Exercise instructions:
Take from the entries below the stretch from the line with "f_number: 2.4" through the line with "f_number: 4.5", and return it exactly, leaving the pictures out.

Exercise data:

★ ★ ★ ★ ★

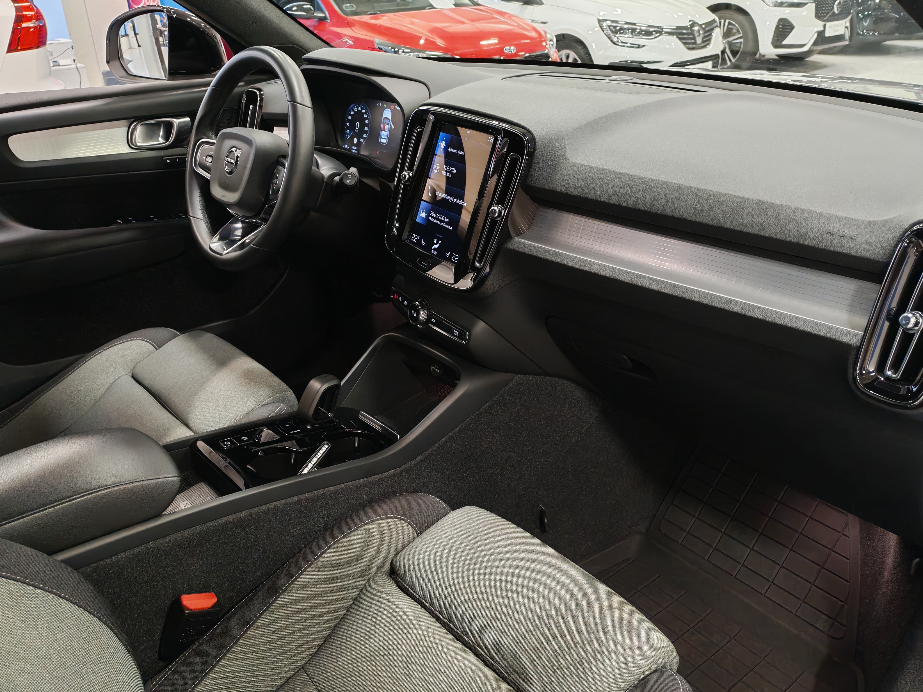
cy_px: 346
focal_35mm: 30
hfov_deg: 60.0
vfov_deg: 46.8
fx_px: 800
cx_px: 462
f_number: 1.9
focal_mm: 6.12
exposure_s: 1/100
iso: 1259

★ ★ ★ ★ ★

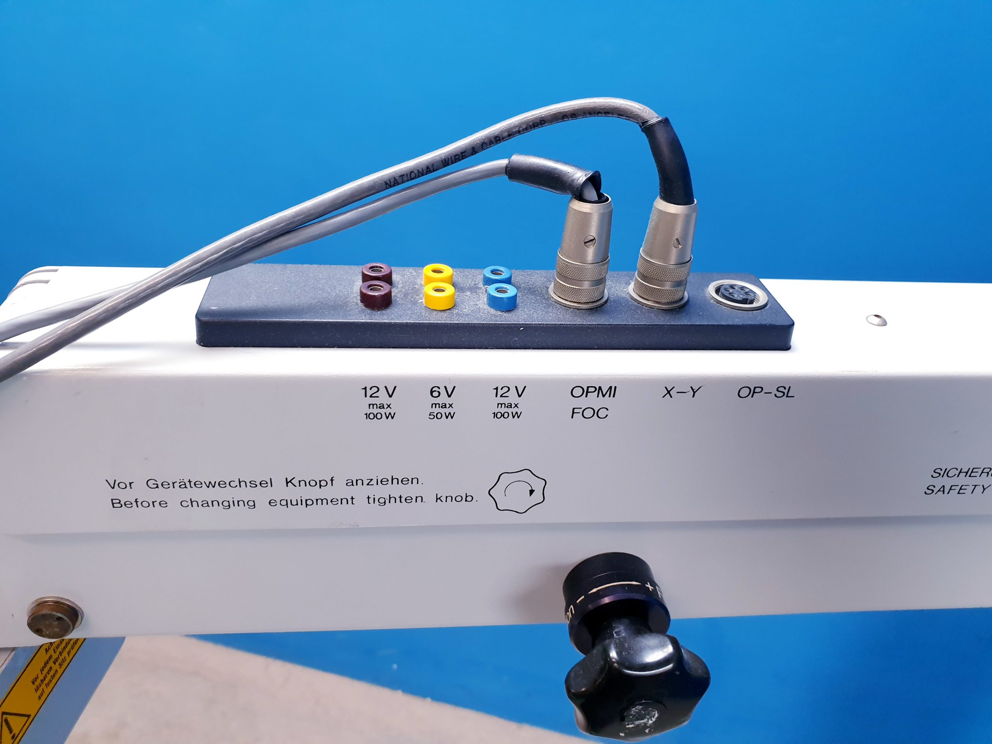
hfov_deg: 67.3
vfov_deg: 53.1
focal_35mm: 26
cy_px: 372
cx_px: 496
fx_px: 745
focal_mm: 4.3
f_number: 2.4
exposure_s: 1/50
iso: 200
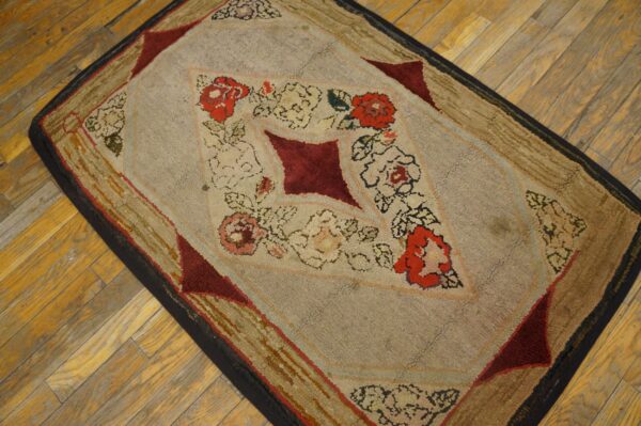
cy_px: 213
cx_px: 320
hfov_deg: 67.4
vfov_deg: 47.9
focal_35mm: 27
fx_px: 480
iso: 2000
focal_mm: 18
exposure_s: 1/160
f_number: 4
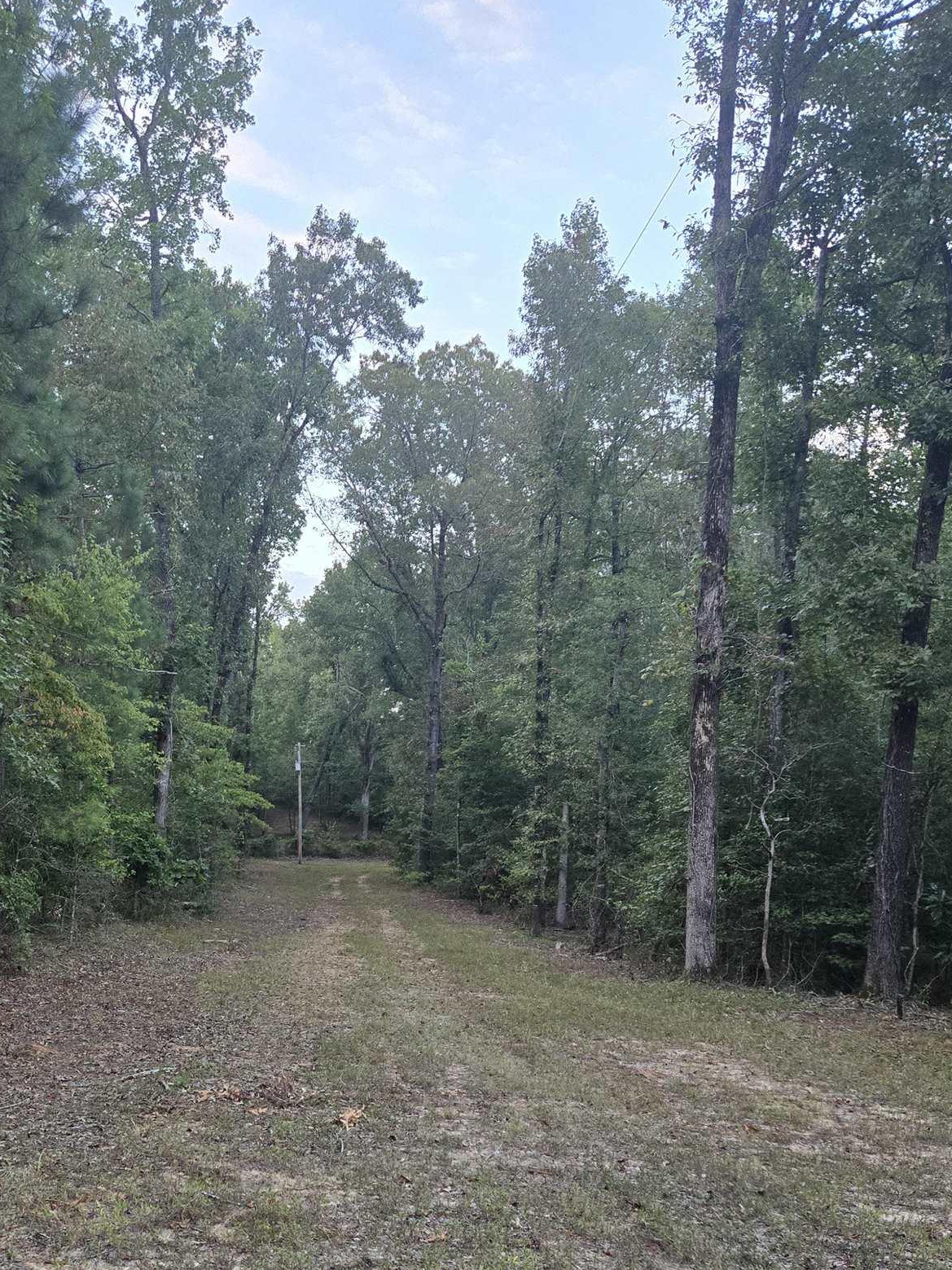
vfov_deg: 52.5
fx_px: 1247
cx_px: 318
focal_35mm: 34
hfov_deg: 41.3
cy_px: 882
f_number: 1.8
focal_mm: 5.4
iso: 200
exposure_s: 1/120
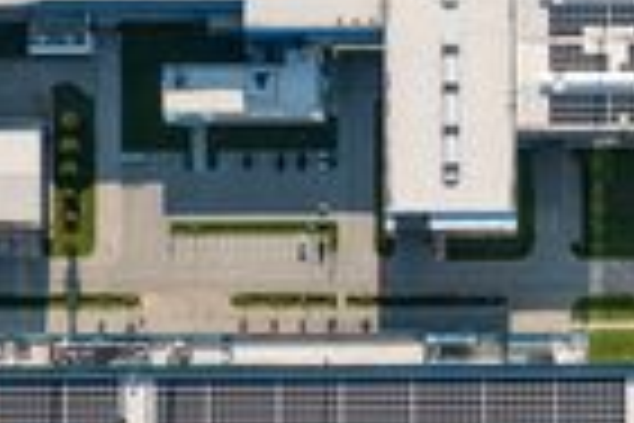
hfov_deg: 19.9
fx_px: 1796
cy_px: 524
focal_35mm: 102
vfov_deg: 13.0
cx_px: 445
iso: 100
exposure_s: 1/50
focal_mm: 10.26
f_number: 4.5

★ ★ ★ ★ ★

Written response:
f_number: 2.4
exposure_s: 1/50
iso: 200
cy_px: 213
cx_px: 320
hfov_deg: 67.4
vfov_deg: 47.9
focal_35mm: 27
fx_px: 480
iso: 2000
focal_mm: 18
exposure_s: 1/160
f_number: 4
vfov_deg: 52.5
fx_px: 1247
cx_px: 318
focal_35mm: 34
hfov_deg: 41.3
cy_px: 882
f_number: 1.8
focal_mm: 5.4
iso: 200
exposure_s: 1/120
hfov_deg: 19.9
fx_px: 1796
cy_px: 524
focal_35mm: 102
vfov_deg: 13.0
cx_px: 445
iso: 100
exposure_s: 1/50
focal_mm: 10.26
f_number: 4.5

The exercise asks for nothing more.